Графиня переглянулась с Анной Михайловной. Анна Михайловна поняла, что ее просят занять этого молодого человека, и, подсев к нему, начала говорить об отце; но так же, как и графине, он отвечал ей только односложными словами. Гости были все заняты между собой. Les Razoumovsky… ca a ete charmant… Vous etes bien bonne… La comtesse Apraksine… [Разумовские… Это было восхитительно… Вы очень добры… Графиня Апраксина…] слышалось со всех сторон. Графиня встала и пошла в залу.
– Марья Дмитриевна? – послышался ее голос из залы.
– Она самая, – послышался в ответ грубый женский голос, и вслед за тем вошла в комнату Марья Дмитриевна.
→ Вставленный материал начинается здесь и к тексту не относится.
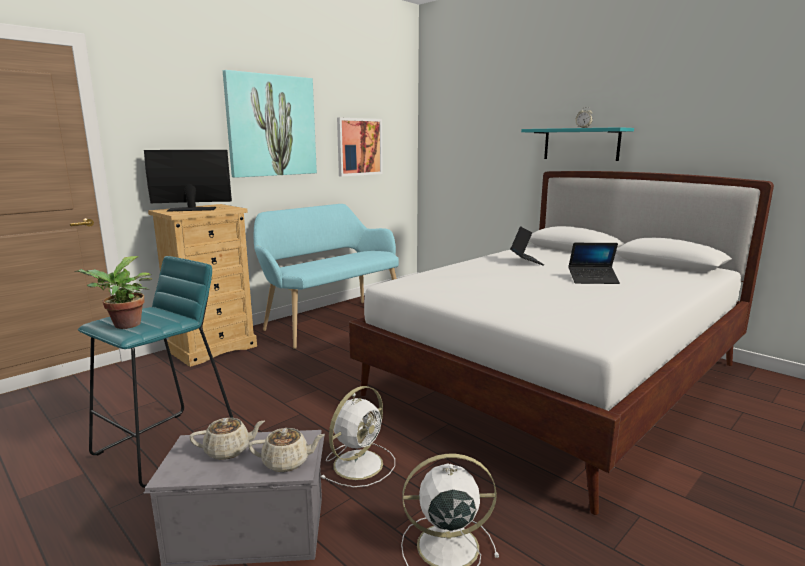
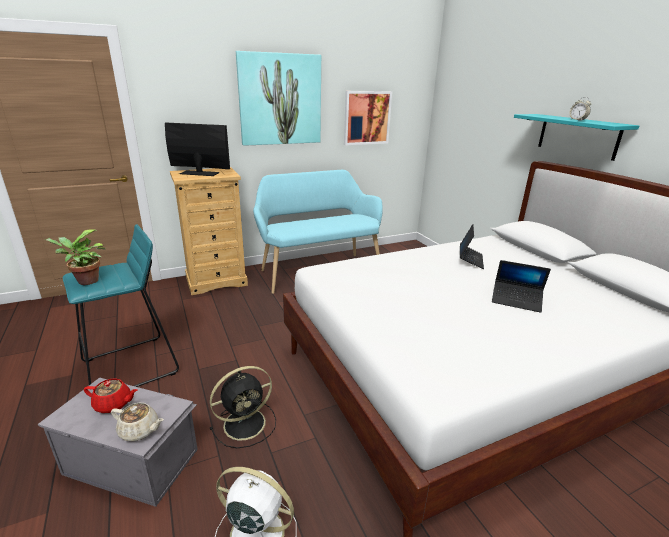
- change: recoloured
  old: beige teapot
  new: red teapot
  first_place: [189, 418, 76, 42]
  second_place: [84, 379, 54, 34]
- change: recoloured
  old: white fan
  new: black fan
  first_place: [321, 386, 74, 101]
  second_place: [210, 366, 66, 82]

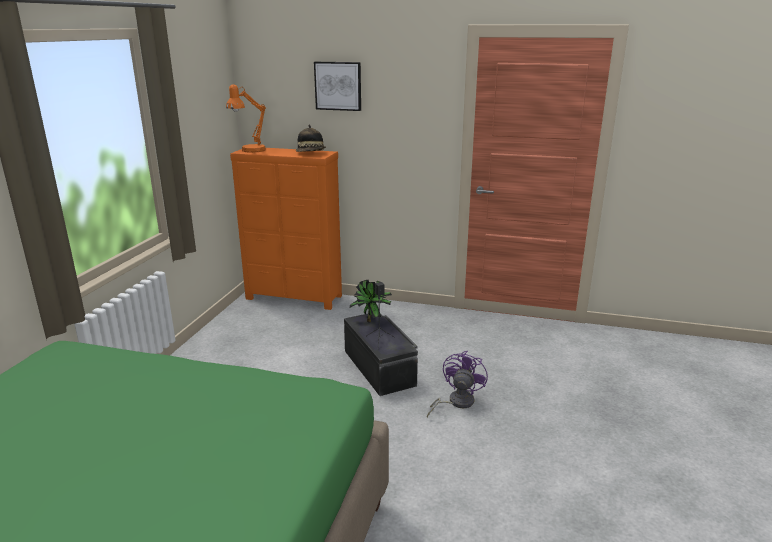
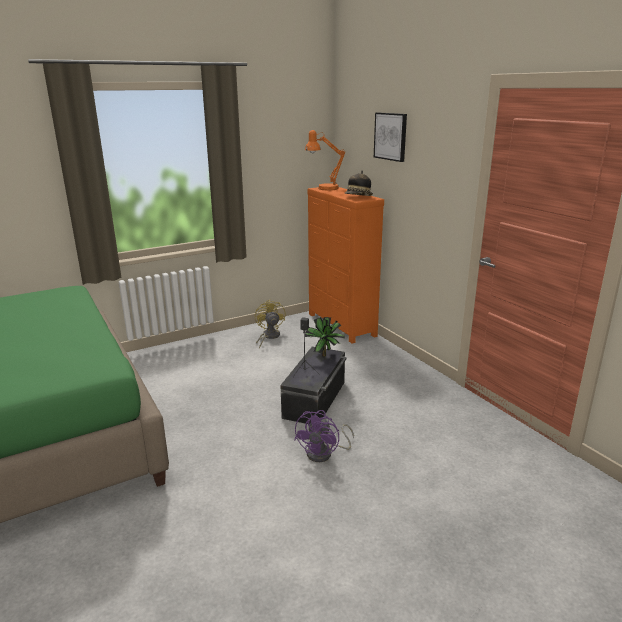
- change: added
  new: yellow fan
  second_place: [255, 300, 31, 49]
- change: turned
  old: purple fan
  first_place: [427, 351, 61, 67]
  second_place: [294, 410, 60, 52]
  degrees: 135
Все барышни и даже дамы, исключая самых старых, встали. Марья Дмитриевна остановилась в дверях и, с высоты своего тучного тела, высоко держа свою с седыми буклями пятидесятилетнюю голову, оглядела гостей и, как бы засучиваясь, оправила неторопливо широкие рукава своего платья. Марья Дмитриевна всегда говорила по русски.
– Имениннице дорогой с детками, – сказала она своим громким, густым, подавляющим все другие звуки голосом. – Ты что, старый греховодник, – обратилась она к графу, целовавшему ее руку, – чай, скучаешь в Москве? Собак гонять негде? Да что, батюшка, делать, вот как эти пташки подрастут… – Она указывала на девиц. – Хочешь – не хочешь, надо женихов искать.
– Ну, что, казак мой? (Марья Дмитриевна казаком называла Наташу) – говорила она, лаская рукой Наташу, подходившую к ее руке без страха и весело. – Знаю, что зелье девка, а люблю.
Она достала из огромного ридикюля яхонтовые сережки грушками и, отдав их именинно сиявшей и разрумянившейся Наташе, тотчас же отвернулась от нее и обратилась к Пьеру.
– Э, э! любезный! поди ка сюда, – сказала она притворно тихим и тонким голосом. – Поди ка, любезный…
И она грозно засучила рукава еще выше.
Пьер подошел, наивно глядя на нее через очки.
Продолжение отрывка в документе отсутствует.